• **TASK OBJECTIVE**
Please rewrite the material below, starting with its first line and going on through the line with "language(s) of the", as a Markdown table with the columns Row and Line. Put a row number and one line in each row, and leave out blank lines.
(RECORDED INFORMATION begins)
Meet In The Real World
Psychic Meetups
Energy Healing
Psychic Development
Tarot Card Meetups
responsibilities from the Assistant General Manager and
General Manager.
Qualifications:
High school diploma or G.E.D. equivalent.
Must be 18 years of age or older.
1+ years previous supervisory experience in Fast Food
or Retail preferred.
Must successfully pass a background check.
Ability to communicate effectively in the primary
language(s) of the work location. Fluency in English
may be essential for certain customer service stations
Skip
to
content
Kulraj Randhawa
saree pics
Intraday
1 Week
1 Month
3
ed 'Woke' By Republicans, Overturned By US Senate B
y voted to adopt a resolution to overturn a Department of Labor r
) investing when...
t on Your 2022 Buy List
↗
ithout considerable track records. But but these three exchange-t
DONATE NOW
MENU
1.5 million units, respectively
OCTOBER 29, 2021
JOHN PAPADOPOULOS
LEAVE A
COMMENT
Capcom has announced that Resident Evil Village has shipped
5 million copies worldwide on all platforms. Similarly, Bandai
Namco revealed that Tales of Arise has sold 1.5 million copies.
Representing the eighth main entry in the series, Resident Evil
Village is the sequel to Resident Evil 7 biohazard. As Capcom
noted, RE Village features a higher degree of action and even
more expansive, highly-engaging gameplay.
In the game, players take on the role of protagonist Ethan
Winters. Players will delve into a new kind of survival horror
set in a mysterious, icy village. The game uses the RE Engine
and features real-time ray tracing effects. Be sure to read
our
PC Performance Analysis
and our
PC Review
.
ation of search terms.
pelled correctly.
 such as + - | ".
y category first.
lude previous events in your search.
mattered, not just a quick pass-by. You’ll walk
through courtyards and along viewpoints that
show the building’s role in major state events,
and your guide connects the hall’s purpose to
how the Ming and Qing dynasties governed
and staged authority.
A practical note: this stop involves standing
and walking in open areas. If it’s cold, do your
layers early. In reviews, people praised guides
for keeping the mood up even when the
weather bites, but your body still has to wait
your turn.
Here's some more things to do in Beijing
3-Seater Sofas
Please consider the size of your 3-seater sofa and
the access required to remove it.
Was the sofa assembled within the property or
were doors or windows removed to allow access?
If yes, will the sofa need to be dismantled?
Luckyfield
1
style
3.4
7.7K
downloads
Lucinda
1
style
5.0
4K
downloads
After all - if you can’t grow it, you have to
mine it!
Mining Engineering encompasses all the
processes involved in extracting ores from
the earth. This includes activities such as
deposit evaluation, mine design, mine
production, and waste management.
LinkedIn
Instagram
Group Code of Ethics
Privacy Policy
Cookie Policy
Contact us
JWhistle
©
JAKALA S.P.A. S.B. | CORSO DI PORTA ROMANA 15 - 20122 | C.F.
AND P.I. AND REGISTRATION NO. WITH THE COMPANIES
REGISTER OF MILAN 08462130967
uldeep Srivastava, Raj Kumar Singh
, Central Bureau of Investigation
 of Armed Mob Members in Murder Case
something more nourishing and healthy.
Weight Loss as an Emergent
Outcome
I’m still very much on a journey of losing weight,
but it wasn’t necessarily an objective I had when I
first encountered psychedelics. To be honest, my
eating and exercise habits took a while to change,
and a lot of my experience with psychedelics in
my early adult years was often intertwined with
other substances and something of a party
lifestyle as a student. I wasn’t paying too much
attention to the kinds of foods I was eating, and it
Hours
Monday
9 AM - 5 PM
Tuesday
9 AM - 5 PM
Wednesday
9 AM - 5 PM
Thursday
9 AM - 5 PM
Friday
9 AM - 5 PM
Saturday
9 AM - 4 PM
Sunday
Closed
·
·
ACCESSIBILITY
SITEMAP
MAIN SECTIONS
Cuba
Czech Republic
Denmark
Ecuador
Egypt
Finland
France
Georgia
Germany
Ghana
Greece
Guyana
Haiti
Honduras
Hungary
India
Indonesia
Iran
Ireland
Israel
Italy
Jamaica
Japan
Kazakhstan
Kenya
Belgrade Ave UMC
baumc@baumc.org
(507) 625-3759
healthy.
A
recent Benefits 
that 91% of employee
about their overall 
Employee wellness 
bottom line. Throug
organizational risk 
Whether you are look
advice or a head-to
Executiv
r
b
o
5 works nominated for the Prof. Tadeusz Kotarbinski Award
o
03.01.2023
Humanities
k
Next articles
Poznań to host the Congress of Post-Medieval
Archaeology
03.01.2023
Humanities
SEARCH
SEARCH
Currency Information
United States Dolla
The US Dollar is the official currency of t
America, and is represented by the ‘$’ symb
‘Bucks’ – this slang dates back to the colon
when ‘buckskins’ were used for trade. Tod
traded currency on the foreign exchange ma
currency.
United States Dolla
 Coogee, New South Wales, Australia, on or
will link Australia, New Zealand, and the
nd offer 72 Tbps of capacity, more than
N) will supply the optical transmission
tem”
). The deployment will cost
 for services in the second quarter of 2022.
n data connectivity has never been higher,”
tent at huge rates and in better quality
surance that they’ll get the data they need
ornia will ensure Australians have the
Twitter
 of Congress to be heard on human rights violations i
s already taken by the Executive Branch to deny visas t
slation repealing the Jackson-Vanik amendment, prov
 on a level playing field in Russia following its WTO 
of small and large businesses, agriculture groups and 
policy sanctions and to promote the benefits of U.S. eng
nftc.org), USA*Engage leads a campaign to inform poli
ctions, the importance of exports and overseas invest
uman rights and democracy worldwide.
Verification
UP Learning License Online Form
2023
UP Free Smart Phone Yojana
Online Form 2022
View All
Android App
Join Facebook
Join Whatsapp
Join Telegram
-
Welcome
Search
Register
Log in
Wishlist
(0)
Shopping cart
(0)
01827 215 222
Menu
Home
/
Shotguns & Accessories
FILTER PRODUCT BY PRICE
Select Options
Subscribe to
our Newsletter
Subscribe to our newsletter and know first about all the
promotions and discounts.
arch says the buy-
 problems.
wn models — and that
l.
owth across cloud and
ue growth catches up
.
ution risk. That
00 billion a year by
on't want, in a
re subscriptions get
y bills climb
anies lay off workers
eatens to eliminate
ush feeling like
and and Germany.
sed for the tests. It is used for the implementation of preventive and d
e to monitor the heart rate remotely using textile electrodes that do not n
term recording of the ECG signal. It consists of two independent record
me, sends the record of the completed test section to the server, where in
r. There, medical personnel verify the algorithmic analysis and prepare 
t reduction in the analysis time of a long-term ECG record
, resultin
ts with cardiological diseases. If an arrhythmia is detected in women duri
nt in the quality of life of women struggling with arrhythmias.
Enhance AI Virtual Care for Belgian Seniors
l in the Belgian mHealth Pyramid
(RECORDED INFORMATION ends)
• **OUTPUT OF THE TASK**
| Row | Line |
|---|---|
| 1 | Meet In The Real World |
| 2 | Psychic Meetups |
| 3 | Energy Healing |
| 4 | Psychic Development |
| 5 | Tarot Card Meetups |
| 6 | responsibilities from the Assistant General Manager and |
| 7 | General Manager. |
| 8 | Qualifications: |
| 9 | High school diploma or G.E.D. equivalent. |
| 10 | Must be 18 years of age or older. |
| 11 | 1+ years previous supervisory experience in Fast Food |
| 12 | or Retail preferred. |
| 13 | Must successfully pass a background check. |
| 14 | Ability to communicate effectively in the primary |
| 15 | language(s) of the work location. Fluency in English |